Reproduce every line of the data below with no alterations.

[Dataset records]
• • • • •

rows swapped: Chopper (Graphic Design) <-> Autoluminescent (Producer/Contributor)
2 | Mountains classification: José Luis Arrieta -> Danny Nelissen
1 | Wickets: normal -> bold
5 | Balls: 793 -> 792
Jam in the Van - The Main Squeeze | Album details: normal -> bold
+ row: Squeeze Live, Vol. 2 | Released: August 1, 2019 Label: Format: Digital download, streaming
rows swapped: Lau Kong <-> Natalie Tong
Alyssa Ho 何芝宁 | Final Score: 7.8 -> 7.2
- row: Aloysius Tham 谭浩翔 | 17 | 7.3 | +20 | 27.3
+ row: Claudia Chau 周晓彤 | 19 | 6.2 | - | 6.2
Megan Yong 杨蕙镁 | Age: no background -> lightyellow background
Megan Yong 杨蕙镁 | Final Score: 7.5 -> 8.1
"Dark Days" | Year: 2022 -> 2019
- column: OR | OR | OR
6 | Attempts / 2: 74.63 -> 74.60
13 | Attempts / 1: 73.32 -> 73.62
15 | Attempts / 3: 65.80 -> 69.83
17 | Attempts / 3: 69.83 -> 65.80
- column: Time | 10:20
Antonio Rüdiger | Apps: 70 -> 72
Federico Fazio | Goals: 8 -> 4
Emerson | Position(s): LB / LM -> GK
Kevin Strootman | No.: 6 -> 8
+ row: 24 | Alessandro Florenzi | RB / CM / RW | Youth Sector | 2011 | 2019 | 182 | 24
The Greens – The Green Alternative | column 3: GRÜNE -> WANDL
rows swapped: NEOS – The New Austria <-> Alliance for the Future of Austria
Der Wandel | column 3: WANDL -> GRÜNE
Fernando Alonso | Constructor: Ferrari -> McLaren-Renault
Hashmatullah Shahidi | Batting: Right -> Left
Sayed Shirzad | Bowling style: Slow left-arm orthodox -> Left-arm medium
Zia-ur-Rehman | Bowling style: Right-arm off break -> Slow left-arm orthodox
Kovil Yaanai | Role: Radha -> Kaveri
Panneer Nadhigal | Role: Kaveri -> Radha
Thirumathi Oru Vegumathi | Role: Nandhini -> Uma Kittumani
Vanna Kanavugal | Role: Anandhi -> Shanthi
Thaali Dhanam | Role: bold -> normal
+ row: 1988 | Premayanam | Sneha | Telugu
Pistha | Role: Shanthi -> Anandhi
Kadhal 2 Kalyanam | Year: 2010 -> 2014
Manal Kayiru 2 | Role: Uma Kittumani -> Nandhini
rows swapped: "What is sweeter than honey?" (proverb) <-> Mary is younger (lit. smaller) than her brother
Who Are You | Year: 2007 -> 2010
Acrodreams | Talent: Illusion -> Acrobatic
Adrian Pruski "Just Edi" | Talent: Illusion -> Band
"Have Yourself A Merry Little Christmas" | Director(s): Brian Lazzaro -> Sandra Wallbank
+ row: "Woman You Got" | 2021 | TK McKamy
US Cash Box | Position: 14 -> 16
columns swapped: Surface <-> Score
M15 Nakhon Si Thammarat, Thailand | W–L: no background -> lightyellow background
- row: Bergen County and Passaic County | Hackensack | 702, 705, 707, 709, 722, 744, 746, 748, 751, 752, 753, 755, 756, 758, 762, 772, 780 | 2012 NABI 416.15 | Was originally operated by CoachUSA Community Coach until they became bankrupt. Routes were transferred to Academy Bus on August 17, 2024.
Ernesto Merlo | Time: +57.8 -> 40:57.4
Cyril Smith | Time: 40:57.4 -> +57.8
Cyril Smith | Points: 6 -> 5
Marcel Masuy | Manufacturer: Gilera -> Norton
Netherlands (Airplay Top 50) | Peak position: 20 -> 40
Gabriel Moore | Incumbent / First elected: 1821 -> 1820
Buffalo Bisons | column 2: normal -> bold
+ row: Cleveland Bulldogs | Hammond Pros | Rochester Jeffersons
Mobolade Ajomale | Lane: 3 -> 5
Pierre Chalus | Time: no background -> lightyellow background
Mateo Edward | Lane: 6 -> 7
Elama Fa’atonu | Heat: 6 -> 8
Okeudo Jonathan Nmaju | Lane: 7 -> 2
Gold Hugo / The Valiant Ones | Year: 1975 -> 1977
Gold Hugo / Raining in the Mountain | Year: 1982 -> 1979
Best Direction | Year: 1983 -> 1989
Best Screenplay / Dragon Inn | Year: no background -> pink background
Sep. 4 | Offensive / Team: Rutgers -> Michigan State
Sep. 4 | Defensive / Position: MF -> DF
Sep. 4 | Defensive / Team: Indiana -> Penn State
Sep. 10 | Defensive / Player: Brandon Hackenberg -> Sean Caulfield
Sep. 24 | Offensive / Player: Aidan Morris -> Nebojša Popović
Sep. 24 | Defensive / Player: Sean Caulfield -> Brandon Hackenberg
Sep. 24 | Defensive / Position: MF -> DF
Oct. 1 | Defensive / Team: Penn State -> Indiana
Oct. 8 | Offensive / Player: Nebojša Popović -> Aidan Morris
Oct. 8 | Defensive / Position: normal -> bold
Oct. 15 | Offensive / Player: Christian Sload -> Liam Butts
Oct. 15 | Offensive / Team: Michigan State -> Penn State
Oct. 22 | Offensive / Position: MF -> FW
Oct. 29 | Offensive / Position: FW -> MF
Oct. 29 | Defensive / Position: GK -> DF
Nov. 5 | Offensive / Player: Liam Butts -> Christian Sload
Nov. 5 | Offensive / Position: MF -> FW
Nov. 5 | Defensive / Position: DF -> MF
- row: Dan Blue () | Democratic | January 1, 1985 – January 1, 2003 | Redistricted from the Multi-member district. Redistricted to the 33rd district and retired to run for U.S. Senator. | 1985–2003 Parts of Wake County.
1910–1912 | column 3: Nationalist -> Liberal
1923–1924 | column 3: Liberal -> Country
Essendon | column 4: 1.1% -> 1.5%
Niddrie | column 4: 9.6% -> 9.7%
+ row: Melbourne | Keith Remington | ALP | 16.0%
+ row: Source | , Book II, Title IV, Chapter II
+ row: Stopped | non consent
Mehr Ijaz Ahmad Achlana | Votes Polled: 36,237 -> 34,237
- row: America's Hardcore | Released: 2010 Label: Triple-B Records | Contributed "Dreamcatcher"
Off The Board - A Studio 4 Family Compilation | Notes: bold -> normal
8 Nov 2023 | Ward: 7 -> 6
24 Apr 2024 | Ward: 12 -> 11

• • • • •

> REPLY TO THE EXERCISE
rows swapped: Chopper (Graphic Design) <-> Autoluminescent (Producer/Contributor)
2 | Mountains classification: José Luis Arrieta -> Danny Nelissen
1 | Wickets: normal -> bold
5 | Balls: 793 -> 792
Jam in the Van - The Main Squeeze | Album details: normal -> bold
+ row: Squeeze Live, Vol. 2 | Released: August 1, 2019 Label: Format: Digital download, streaming
rows swapped: Lau Kong <-> Natalie Tong
Alyssa Ho 何芝宁 | Final Score: 7.8 -> 7.2
- row: Aloysius Tham 谭浩翔 | 17 | 7.3 | +20 | 27.3
+ row: Claudia Chau 周晓彤 | 19 | 6.2 | - | 6.2
Megan Yong 杨蕙镁 | Age: no background -> lightyellow background
Megan Yong 杨蕙镁 | Final Score: 7.5 -> 8.1
"Dark Days" | Year: 2022 -> 2019
- column: OR | OR | OR
6 | Attempts / 2: 74.63 -> 74.60
13 | Attempts / 1: 73.32 -> 73.62
15 | Attempts / 3: 65.80 -> 69.83
17 | Attempts / 3: 69.83 -> 65.80
- column: Time | 10:20
Antonio Rüdiger | Apps: 70 -> 72
Federico Fazio | Goals: 8 -> 4
Emerson | Position(s): LB / LM -> GK
Kevin Strootman | No.: 6 -> 8
+ row: 24 | Alessandro Florenzi | RB / CM / RW | Youth Sector | 2011 | 2019 | 182 | 24
The Greens – The Green Alternative | column 3: GRÜNE -> WANDL
rows swapped: NEOS – The New Austria <-> Alliance for the Future of Austria
Der Wandel | column 3: WANDL -> GRÜNE
Fernando Alonso | Constructor: Ferrari -> McLaren-Renault
Hashmatullah Shahidi | Batting: Right -> Left
Sayed Shirzad | Bowling style: Slow left-arm orthodox -> Left-arm medium
Zia-ur-Rehman | Bowling style: Right-arm off break -> Slow left-arm orthodox
Kovil Yaanai | Role: Radha -> Kaveri
Panneer Nadhigal | Role: Kaveri -> Radha
Thirumathi Oru Vegumathi | Role: Nandhini -> Uma Kittumani
Vanna Kanavugal | Role: Anandhi -> Shanthi
Thaali Dhanam | Role: bold -> normal
+ row: 1988 | Premayanam | Sneha | Telugu
Pistha | Role: Shanthi -> Anandhi
Kadhal 2 Kalyanam | Year: 2010 -> 2014
Manal Kayiru 2 | Role: Uma Kittumani -> Nandhini
rows swapped: "What is sweeter than honey?" (proverb) <-> Mary is younger (lit. smaller) than her brother
Who Are You | Year: 2007 -> 2010
Acrodreams | Talent: Illusion -> Acrobatic
Adrian Pruski "Just Edi" | Talent: Illusion -> Band
"Have Yourself A Merry Little Christmas" | Director(s): Brian Lazzaro -> Sandra Wallbank
+ row: "Woman You Got" | 2021 | TK McKamy
US Cash Box | Position: 14 -> 16
columns swapped: Surface <-> Score
M15 Nakhon Si Thammarat, Thailand | W–L: no background -> lightyellow background
- row: Bergen County and Passaic County | Hackensack | 702, 705, 707, 709, 722, 744, 746, 748, 751, 752, 753, 755, 756, 758, 762, 772, 780 | 2012 NABI 416.15 | Was originally operated by CoachUSA Community Coach until they became bankrupt. Routes were transferred to Academy Bus on August 17, 2024.
Ernesto Merlo | Time: +57.8 -> 40:57.4
Cyril Smith | Time: 40:57.4 -> +57.8
Cyril Smith | Points: 6 -> 5
Marcel Masuy | Manufacturer: Gilera -> Norton
Netherlands (Airplay Top 50) | Peak position: 20 -> 40
Gabriel Moore | Incumbent / First elected: 1821 -> 1820
Buffalo Bisons | column 2: normal -> bold
+ row: Cleveland Bulldogs | Hammond Pros | Rochester Jeffersons
Mobolade Ajomale | Lane: 3 -> 5
Pierre Chalus | Time: no background -> lightyellow background
Mateo Edward | Lane: 6 -> 7
Elama Fa’atonu | Heat: 6 -> 8
Okeudo Jonathan Nmaju | Lane: 7 -> 2
Gold Hugo / The Valiant Ones | Year: 1975 -> 1977
Gold Hugo / Raining in the Mountain | Year: 1982 -> 1979
Best Direction | Year: 1983 -> 1989
Best Screenplay / Dragon Inn | Year: no background -> pink background
Sep. 4 | Offensive / Team: Rutgers -> Michigan State
Sep. 4 | Defensive / Position: MF -> DF
Sep. 4 | Defensive / Team: Indiana -> Penn State
Sep. 10 | Defensive / Player: Brandon Hackenberg -> Sean Caulfield
Sep. 24 | Offensive / Player: Aidan Morris -> Nebojša Popović
Sep. 24 | Defensive / Player: Sean Caulfield -> Brandon Hackenberg
Sep. 24 | Defensive / Position: MF -> DF
Oct. 1 | Defensive / Team: Penn State -> Indiana
Oct. 8 | Offensive / Player: Nebojša Popović -> Aidan Morris
Oct. 8 | Defensive / Position: normal -> bold
Oct. 15 | Offensive / Player: Christian Sload -> Liam Butts
Oct. 15 | Offensive / Team: Michigan State -> Penn State
Oct. 22 | Offensive / Position: MF -> FW
Oct. 29 | Offensive / Position: FW -> MF
Oct. 29 | Defensive / Position: GK -> DF
Nov. 5 | Offensive / Player: Liam Butts -> Christian Sload
Nov. 5 | Offensive / Position: MF -> FW
Nov. 5 | Defensive / Position: DF -> MF
- row: Dan Blue () | Democratic | January 1, 1985 – January 1, 2003 | Redistricted from the Multi-member district. Redistricted to the 33rd district and retired to run for U.S. Senator. | 1985–2003 Parts of Wake County.
1910–1912 | column 3: Nationalist -> Liberal
1923–1924 | column 3: Liberal -> Country
Essendon | column 4: 1.1% -> 1.5%
Niddrie | column 4: 9.6% -> 9.7%
+ row: Melbourne | Keith Remington | ALP | 16.0%
+ row: Source | , Book II, Title IV, Chapter II
+ row: Stopped | non consent
Mehr Ijaz Ahmad Achlana | Votes Polled: 36,237 -> 34,237
- row: America's Hardcore | Released: 2010 Label: Triple-B Records | Contributed "Dreamcatcher"
Off The Board - A Studio 4 Family Compilation | Notes: bold -> normal
8 Nov 2023 | Ward: 7 -> 6
24 Apr 2024 | Ward: 12 -> 11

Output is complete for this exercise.